(Document text Opens)

- Born: December 3, 1971 (age 53) Kingston, Ontario

Team
- Curling club: Listowel Curling Club, Listowel, ON
- Skip: Cathy Auld
- Third: Erin Morrissey
- Second: Erica Hopson
- Lead: Kim Brown

Curling career
- Member Association: Ontario
- Top CTRS ranking: 15th (2009–10, 2012–13)

= Cathy Auld =

Canadian curler (born 1971)

Catherine "Cathy" Auld (born December 3, 1971) is a Canadian curler from Toronto.

==Career==
Auld was a longtime member of the Alison Goring rink. Auld played third for the team until 2006 when she was promoted to last rock thrower when Goring moved to throwing lead rocks. The team found success together with this lineup modification. At the 2007 Ontario Scotties Tournament of Hearts, they finished the round robin with a 7-2 record. This was enough to secure a playoff spot and they faced Sherry Middaugh in the 3-4 game. However, they lost the game. The team qualified for the 2008 Ontario Scotties Tournament of Hearts, where they completed the round robin with a 6-3 record. They made it to the playoffs, winning the 3-4 game over Janet McGhee and took on Middaugh in the semifinal, again suffering a loss. The team's success was capped at the 2009 Ontario Scotties Tournament of Hearts, where they finished the round robin with a 5-4 record. The team won two tiebreakers to advance to the playoffs, where for the third consecutive year they met Middaugh. This time they captured the 3-4 game, advancing to the semi-final, where they faced and defeated Julie Hastings. The final was against Thunder Bay's Krista McCarville, where the team came up short, losing the championship.

(Document text Closes)
(Data section Opens)

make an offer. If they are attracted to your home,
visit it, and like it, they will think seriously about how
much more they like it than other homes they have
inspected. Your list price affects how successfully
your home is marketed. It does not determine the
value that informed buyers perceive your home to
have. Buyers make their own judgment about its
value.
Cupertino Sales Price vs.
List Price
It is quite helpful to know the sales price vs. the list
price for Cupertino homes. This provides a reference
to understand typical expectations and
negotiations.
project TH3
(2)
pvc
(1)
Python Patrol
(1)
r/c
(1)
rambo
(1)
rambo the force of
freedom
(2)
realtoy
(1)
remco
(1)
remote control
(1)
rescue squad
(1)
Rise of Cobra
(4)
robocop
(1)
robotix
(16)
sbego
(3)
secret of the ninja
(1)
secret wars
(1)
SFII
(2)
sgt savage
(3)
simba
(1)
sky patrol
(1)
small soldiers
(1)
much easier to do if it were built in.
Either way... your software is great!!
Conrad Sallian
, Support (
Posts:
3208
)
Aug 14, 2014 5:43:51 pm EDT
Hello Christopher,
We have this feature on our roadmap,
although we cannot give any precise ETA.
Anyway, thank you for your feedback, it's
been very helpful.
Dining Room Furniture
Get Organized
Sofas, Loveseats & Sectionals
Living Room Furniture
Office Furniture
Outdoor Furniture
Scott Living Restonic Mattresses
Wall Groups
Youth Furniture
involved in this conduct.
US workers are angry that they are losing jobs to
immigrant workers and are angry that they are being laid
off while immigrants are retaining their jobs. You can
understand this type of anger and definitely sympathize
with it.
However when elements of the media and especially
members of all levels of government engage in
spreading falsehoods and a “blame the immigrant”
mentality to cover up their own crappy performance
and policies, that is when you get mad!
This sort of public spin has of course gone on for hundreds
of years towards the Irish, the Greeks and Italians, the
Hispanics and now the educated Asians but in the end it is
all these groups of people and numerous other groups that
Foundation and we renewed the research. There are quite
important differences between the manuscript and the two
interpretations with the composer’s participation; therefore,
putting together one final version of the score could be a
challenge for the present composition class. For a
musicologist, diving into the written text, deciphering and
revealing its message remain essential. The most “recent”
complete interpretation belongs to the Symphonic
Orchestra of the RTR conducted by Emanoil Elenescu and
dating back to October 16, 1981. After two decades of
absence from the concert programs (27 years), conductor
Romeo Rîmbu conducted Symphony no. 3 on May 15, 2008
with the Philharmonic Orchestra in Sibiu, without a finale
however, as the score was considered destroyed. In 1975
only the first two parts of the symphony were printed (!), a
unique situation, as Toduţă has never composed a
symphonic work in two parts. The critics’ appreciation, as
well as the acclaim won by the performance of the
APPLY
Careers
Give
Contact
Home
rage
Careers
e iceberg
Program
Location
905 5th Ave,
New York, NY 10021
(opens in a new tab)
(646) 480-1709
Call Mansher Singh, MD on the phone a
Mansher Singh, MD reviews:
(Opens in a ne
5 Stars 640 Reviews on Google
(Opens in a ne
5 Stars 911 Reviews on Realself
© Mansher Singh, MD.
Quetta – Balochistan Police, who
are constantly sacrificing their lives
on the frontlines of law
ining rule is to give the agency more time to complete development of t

(Data section Closes)

Copy the passage from the article on Cathy Auld, starting with "Curling career" and going on through "curler from Toronto.".

Exercise response:
Curling career
- Member Association: Ontario
- Top CTRS ranking: 15th (2009–10, 2012–13)

= Cathy Auld =

Canadian curler (born 1971)

Catherine "Cathy" Auld (born December 3, 1971) is a Canadian curler from Toronto.